Collected data:
*****

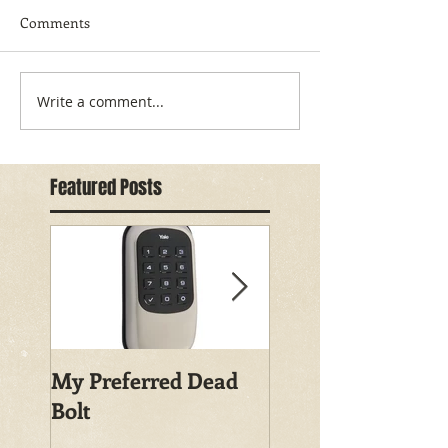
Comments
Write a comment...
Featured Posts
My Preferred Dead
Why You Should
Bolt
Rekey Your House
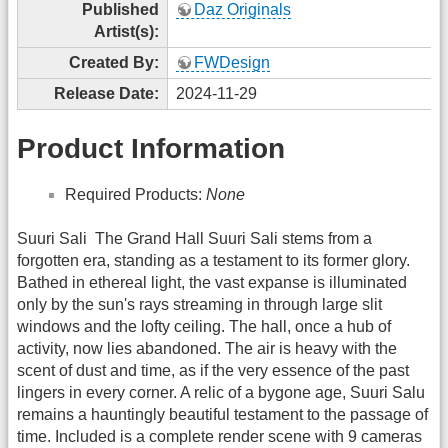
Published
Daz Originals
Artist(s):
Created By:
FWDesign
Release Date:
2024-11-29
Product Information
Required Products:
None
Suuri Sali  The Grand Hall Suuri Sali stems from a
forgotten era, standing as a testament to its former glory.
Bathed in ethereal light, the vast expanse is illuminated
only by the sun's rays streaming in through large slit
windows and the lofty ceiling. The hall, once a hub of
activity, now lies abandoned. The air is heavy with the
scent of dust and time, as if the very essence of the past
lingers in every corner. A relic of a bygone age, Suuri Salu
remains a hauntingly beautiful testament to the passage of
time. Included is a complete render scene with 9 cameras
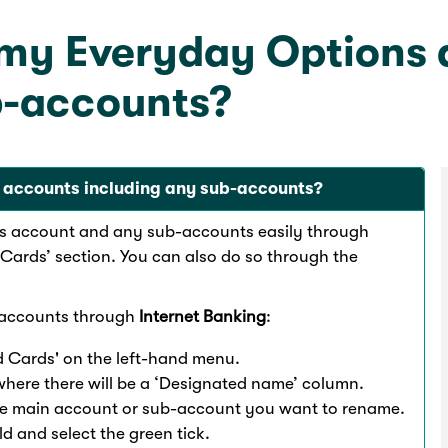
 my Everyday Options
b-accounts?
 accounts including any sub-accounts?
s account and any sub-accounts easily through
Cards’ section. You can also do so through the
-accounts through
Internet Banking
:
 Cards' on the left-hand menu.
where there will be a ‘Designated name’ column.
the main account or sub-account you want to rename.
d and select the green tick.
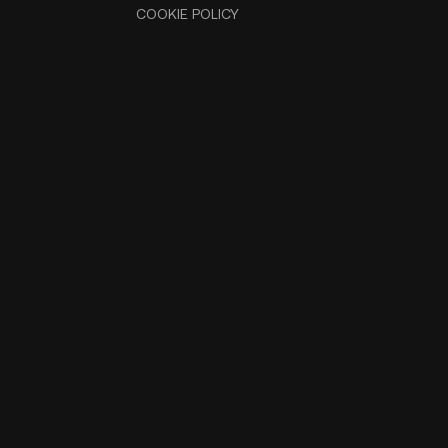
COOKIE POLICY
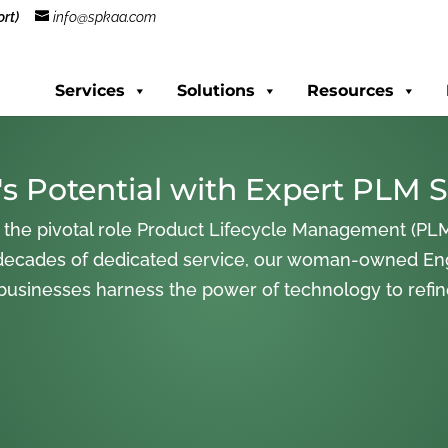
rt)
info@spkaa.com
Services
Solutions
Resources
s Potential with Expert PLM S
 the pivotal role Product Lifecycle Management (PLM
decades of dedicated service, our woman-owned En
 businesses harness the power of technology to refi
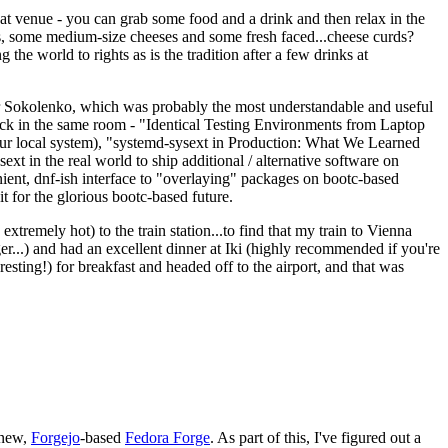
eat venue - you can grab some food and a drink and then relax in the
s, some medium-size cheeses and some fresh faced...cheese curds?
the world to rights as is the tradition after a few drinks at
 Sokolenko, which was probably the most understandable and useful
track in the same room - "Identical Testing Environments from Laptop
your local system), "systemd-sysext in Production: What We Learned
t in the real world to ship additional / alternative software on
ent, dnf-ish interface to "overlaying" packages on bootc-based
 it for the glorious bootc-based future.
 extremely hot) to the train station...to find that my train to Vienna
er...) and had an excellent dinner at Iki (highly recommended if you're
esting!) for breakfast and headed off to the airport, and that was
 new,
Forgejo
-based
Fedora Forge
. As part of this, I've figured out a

*****

Express every line of the records above as a Markdown table with the columns n and Line, numbering the rows in order. Omit blank lines and the pictures.

| n | Line |
|---|---|
| 1 | Comments |
| 2 | Write a comment... |
| 3 | Featured Posts |
| 4 | My Preferred Dead |
| 5 | Why You Should |
| 6 | Bolt |
| 7 | Rekey Your House |
| 8 | Published |
| 9 | Daz Originals |
| 10 | Artist(s): |
| 11 | Created By: |
| 12 | FWDesign |
| 13 | Release Date: |
| 14 | 2024-11-29 |
| 15 | Product Information |
| 16 | Required Products: |
| 17 | None |
| 18 | Suuri Sali  The Grand Hall Suuri Sali stems from a |
| 19 | forgotten era, standing as a testament to its former glory. |
| 20 | Bathed in ethereal light, the vast expanse is illuminated |
| 21 | only by the sun's rays streaming in through large slit |
| 22 | windows and the lofty ceiling. The hall, once a hub of |
| 23 | activity, now lies abandoned. The air is heavy with the |
| 24 | scent of dust and time, as if the very essence of the past |
| 25 | lingers in every corner. A relic of a bygone age, Suuri Salu |
| 26 | remains a hauntingly beautiful testament to the passage of |
| 27 | time. Included is a complete render scene with 9 cameras |
| 28 |  my Everyday Options |
| 29 | b-accounts? |
| 30 |  accounts including any sub-accounts? |
| 31 | s account and any sub-accounts easily through |
| 32 | Cards’ section. You can also do so through the |
| 33 | -accounts through |
| 34 | Internet Banking |
| 35 | : |
| 36 |  Cards' on the left-hand menu. |
| 37 | where there will be a ‘Designated name’ column. |
| 38 | the main account or sub-account you want to rename. |
| 39 | d and select the green tick. |
| 40 | COOKIE POLICY |
| 41 | rt) |
| 42 | info@spkaa.com |
| 43 | Services |
| 44 | Solutions |
| 45 | Resources |
| 46 | s Potential with Expert PLM S |
| 47 |  the pivotal role Product Lifecycle Management (PLM |
| 48 | decades of dedicated service, our woman-owned En |
| 49 |  businesses harness the power of technology to refi |
| 50 | eat venue - you can grab some food and a drink and then relax in the |
| 51 | s, some medium-size cheeses and some fresh faced...cheese curds? |
| 52 | the world to rights as is the tradition after a few drinks at |
| 53 |  Sokolenko, which was probably the most understandable and useful |
| 54 | track in the same room - "Identical Testing Environments from Laptop |
| 55 | your local system), "systemd-sysext in Production: What We Learned |
| 56 | t in the real world to ship additional / alternative software on |
| 57 | ent, dnf-ish interface to "overlaying" packages on bootc-based |
| 58 |  it for the glorious bootc-based future. |
| 59 |  extremely hot) to the train station...to find that my train to Vienna |
| 60 | er...) and had an excellent dinner at Iki (highly recommended if you're |
| 61 | esting!) for breakfast and headed off to the airport, and that was |
| 62 |  new, |
| 63 | Forgejo |
| 64 | -based |
| 65 | Fedora Forge |
| 66 | . As part of this, I've figured out a |